Ver con los ojos del sol naciente

nos regresa a la novedad

al asombro de haber superado

una tiniebla empecinada en mentirnos

acerca de la esperanza

una tempestad que gritaba muerte

y que se carcajeaba en nuestra cara

pensando que así

sucumbiríamos ante ella

III

TIERRA

Contarte acerca de quién soy

cuando somos los dos

es una empresa de hormiga obrera

con una hoja en su espalda

cuidando el jardín

del hogar que nos habita

es un vuelo incansable

de abeja recolectora

desde las cineas multicolores

hasta el néctar denso y viscoso

de nuestros dias

 

es un vuelo de golondrina

que sabe

que le pertenece al cielo

por eso arriesga ascensos y descensos

siendo capaz de planear

despidiendo así nuestros inviernos

 

IV

FUEGO

Por más dias de cara al sol

aún con el alma descosida

quemamos las naves

defendiendo el latido

del rojocorazónvivo

en lo sagrado atemporal

por lo sangrado vivificador

Por el calor y la luz

ardemos en el centro purificador

del mirarnos a los ojos

sin cenizas

Llamamos las cosas por su nombre

amor al volcán

y a los besos

lava

ardor al abrazo

llamaradas

a ese persistente

movimiento transformador

que nos da forma

así recuperamos

las chispas dispersas

de quienes somos

sin que se opongan

los miedos

ni los otros

ni otra cosa

ni nos morimos

ni nos iremos

ni qué dirán

 

la permanencia

es no prescindir del viaje

ni renunciar a la dicha de renacer

Que nos encuentren los siglos

trasnochados y con sueños

bajo el incendio del alba

propagada en punta de estrellas

Que nos encuentre

que nos encuentren

frente a esta hoguera

ardiendo

 

V

EL CUERPO

Mis huesos contenidos

en esta estructura compleja

donde cada órgano palpita

junto a cada célula que se mueve

y en todo tejido se entreteje del sabernos

bailan al son de las canciones

que salen de tu boca

Mis pies se mueven ligeros

tibios y desclazos

sobre la dicha de tu presencia

al ritmo de tus labios

que hacen nido en mis orejas

Todo deja huella en mi piel

El tacto y el contacto

delinean la forma del espacio que ocupo

con enigmas de fluir de sangre

proclamando lo tangible

de la sed

Se me queda

tu rostro entre la manos

lo blando y lo duro entre los dedos

cuál memoria de la noche interminable

y de la luz que lo borra todo

Hebe Muñoz.  Nacida en Pto.
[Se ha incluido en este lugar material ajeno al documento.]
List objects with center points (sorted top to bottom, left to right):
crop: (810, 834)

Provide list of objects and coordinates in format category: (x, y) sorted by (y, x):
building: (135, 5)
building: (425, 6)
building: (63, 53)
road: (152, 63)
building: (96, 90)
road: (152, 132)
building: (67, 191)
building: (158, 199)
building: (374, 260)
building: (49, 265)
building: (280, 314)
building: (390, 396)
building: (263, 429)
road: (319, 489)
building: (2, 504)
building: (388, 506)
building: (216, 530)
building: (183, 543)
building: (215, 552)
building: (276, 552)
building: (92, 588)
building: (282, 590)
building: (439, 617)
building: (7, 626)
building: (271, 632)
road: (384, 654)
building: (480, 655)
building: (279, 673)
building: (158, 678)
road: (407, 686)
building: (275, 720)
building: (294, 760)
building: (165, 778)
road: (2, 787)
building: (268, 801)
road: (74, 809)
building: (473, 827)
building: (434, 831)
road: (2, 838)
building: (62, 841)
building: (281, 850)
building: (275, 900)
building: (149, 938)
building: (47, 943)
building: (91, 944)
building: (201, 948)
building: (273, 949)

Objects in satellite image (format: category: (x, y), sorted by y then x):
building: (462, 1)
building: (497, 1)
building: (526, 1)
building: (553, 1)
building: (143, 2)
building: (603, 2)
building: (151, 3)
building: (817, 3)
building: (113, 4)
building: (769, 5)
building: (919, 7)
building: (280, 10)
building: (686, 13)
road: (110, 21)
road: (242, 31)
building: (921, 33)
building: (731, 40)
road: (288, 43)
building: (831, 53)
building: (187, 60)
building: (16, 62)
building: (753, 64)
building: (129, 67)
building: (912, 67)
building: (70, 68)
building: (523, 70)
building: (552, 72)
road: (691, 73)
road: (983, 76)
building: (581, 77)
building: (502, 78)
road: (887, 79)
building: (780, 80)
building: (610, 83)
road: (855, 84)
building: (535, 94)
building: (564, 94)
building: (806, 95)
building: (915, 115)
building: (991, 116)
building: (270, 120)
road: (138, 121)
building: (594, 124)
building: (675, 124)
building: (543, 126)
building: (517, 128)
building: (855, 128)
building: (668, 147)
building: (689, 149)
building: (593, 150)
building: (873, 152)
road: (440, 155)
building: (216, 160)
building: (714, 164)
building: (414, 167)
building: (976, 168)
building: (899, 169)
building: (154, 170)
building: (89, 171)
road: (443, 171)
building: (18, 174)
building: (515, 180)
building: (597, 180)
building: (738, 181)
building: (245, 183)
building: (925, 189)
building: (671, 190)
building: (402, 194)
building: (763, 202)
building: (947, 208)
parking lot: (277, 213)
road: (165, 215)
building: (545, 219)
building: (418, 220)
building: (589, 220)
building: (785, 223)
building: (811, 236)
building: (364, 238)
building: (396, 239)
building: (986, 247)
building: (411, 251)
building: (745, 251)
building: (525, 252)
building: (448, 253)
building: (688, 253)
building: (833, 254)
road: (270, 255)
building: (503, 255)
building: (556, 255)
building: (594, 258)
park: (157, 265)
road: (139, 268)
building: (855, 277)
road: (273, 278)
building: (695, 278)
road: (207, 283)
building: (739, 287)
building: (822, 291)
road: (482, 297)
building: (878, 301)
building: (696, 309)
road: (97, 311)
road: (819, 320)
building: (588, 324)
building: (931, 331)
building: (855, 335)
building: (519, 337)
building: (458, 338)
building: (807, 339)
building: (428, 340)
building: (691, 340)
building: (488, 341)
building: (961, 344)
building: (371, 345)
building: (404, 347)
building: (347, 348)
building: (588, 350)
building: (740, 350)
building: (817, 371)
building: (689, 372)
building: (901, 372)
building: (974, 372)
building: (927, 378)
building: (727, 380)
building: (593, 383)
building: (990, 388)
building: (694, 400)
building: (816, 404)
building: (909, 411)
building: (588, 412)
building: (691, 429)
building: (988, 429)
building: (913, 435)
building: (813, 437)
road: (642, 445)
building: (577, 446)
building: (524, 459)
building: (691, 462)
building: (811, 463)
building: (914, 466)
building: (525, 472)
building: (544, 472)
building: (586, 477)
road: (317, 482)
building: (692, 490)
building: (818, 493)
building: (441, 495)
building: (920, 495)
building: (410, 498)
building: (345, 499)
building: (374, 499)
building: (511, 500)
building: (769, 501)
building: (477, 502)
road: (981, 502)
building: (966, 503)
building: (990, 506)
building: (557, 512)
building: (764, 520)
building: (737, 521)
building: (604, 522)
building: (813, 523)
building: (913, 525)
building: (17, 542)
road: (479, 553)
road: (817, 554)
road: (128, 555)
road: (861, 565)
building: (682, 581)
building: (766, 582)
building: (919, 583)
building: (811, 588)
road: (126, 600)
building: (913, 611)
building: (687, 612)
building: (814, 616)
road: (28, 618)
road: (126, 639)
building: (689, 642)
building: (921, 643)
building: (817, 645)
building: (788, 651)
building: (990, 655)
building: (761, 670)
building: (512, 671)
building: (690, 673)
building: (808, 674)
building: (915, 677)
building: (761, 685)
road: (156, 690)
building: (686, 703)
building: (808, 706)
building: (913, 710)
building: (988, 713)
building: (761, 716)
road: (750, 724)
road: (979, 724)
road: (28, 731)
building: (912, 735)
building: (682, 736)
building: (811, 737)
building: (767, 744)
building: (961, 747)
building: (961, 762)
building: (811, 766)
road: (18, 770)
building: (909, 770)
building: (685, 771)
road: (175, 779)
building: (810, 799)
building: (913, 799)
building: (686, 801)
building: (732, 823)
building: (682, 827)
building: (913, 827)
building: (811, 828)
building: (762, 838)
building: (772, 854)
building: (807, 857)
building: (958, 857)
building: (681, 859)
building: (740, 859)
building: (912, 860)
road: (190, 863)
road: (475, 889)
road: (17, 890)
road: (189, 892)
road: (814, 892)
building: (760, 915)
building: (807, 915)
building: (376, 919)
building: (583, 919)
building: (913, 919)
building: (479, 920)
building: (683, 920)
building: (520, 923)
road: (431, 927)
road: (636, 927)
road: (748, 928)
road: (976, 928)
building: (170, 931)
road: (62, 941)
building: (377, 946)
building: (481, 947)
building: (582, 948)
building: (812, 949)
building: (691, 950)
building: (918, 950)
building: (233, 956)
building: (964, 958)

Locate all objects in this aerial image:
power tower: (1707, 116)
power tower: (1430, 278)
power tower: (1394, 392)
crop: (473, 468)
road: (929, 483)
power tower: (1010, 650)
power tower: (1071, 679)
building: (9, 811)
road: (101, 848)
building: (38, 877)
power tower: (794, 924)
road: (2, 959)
Cabello, Venezuela, reside actualmente en Italia.  Ha publicado los poemarios bilingües: (it-esp) PEGASA, Renacida de las aguas (Editorial Feltrinelli. 2014), presentado en el Festival Internacional del Libro BookCity de Milàn, Italia-Sala Khaled al-Saad, MUDEC Museo de las Culturas. 2016; ESCUDEROS de la Libertad (Editorial Feltrinelli 2018) presentado con lectura pública en el marco del evento “Venezuela” del Festival Internacional de Poesía de Génova y EXILIADOS, historia de la diáspora venezolana en Italia (Editorial Mondadori. Crowfounding. 2019. En colaboraciòn con la fotógrafa Irene Nasoni. Edición en italiano) Ha participado como poeta invitada en diversas antologías poéticas internacionales de caracter artistico y como proyectos humanitarios, así como también, en distintos Festivales internacionales y Jamming poéticos.